Member function pointers

[Jacob Carlborg]

On 2013-06-10 14:36, Manu wrote:

> You supply 'this' at the time of calling. Read my OP.

Yes, exactly. It needs "this". It's the same thing as a delegate. It's 
just that with the delegate the context pointer and function pointer is 
combined. A function pointer (member or free) is useless if it's not called.

> It's Don's work of art. It's also how I came to find out about D in the
> first place ;)

I see.

> There's no way to specify to use the 'thiscall' calling convention.
> What I propose is a syntax that would describe a member function
> pointer, and imply the appropriate calling convention.

Right. I suggested a different syntax, but you want to reserve that 
syntax for something that match a library implementation, that's not 
even in the standard.

It's like saying I want int[] to match MyIntArray implemented in C++.

> funcptr pretends to be typed, but the type is just wrong.
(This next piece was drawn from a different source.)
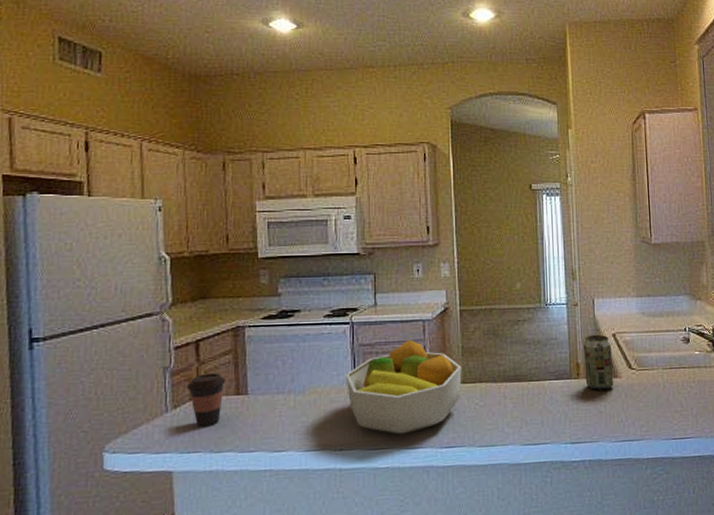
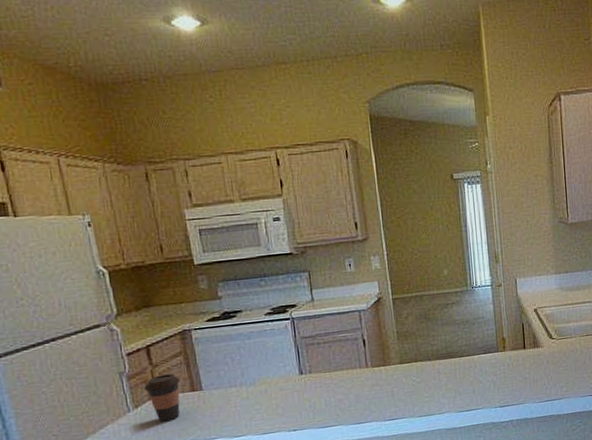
fruit bowl: present [345,339,462,436] -> none [291,329,399,414]
beverage can: present [584,334,614,390] -> none [508,310,537,360]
In your
> example, the type is 'void function()', it should be 'void function(Foo
> this)'.

"void function()" is part of the complete type. It becomes complete with 
the context pointer.

> So it's actually a lie. You can't call it. I'm not sure why it's typed
> at all... just a crash waiting to happen.

You can put a free function in a delegate and call it through the 
delegate. I guess you don't want that to be possible either.

> So what I'm suggesting is a syntax to express a member function pointer,
> and then it could be properly typed.

I don't think there's anything wrong with supporting C++ member function 
pointers but I don't think we need to add new syntax for it.

-- 
/Jacob Carlborg